WORK REQUIRED >>
Return the entries below precisely, omitting nothing.
═══ PROVIDED MATERIAL
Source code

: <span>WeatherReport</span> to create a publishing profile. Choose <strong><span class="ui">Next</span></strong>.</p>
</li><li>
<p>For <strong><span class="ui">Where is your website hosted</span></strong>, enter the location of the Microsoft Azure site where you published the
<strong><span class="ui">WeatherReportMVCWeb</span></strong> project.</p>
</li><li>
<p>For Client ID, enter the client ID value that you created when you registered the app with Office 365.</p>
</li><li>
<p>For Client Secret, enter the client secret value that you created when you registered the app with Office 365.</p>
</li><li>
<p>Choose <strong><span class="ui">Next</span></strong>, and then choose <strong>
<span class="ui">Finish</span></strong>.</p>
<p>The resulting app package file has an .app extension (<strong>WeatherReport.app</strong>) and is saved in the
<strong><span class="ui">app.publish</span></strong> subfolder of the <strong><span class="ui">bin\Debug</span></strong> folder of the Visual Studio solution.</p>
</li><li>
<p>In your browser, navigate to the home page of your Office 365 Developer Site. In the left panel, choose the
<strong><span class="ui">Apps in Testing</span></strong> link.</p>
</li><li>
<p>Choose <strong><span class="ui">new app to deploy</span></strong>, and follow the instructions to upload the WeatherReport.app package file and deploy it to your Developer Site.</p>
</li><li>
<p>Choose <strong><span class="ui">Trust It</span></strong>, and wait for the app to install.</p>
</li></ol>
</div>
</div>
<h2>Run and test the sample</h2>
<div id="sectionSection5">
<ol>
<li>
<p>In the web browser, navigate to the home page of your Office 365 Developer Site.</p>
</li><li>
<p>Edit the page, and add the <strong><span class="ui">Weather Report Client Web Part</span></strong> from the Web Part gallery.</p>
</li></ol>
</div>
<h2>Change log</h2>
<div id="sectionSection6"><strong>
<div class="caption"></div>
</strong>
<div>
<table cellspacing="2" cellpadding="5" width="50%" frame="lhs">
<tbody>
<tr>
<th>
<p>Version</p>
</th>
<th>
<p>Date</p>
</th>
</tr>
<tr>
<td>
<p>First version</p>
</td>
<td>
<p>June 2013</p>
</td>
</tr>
══════
RESULT FOR THIS EXERCISE >>
Source code

: <span>WeatherReport</span> to create a publishing profile. Choose <strong><span class="ui">Next</span></strong>.</p>
</li><li>
<p>For <strong><span class="ui">Where is your website hosted</span></strong>, enter the location of the Microsoft Azure site where you published the
<strong><span class="ui">WeatherReportMVCWeb</span></strong> project.</p>
</li><li>
<p>For Client ID, enter the client ID value that you created when you registered the app with Office 365.</p>
</li><li>
<p>For Client Secret, enter the client secret value that you created when you registered the app with Office 365.</p>
</li><li>
<p>Choose <strong><span class="ui">Next</span></strong>, and then choose <strong>
<span class="ui">Finish</span></strong>.</p>
<p>The resulting app package file has an .app extension (<strong>WeatherReport.app</strong>) and is saved in the
<strong><span class="ui">app.publish</span></strong> subfolder of the <strong><span class="ui">bin\Debug</span></strong> folder of the Visual Studio solution.</p>
</li><li>
<p>In your browser, navigate to the home page of your Office 365 Developer Site. In the left panel, choose the
<strong><span class="ui">Apps in Testing</span></strong> link.</p>
</li><li>
<p>Choose <strong><span class="ui">new app to deploy</span></strong>, and follow the instructions to upload the WeatherReport.app package file and deploy it to your Developer Site.</p>
</li><li>
<p>Choose <strong><span class="ui">Trust It</span></strong>, and wait for the app to install.</p>
</li></ol>
</div>
</div>
<h2>Run and test the sample</h2>
<div id="sectionSection5">
<ol>
<li>
<p>In the web browser, navigate to the home page of your Office 365 Developer Site.</p>
</li><li>
<p>Edit the page, and add the <strong><span class="ui">Weather Report Client Web Part</span></strong> from the Web Part gallery.</p>
</li></ol>
</div>
<h2>Change log</h2>
<div id="sectionSection6"><strong>
<div class="caption"></div>
</strong>
<div>
<table cellspacing="2" cellpadding="5" width="50%" frame="lhs">
<tbody>
<tr>
<th>
<p>Version</p>
</th>
<th>
<p>Date</p>
</th>
</tr>
<tr>
<td>
<p>First version</p>
</td>
<td>
<p>June 2013</p>
</td>
</tr>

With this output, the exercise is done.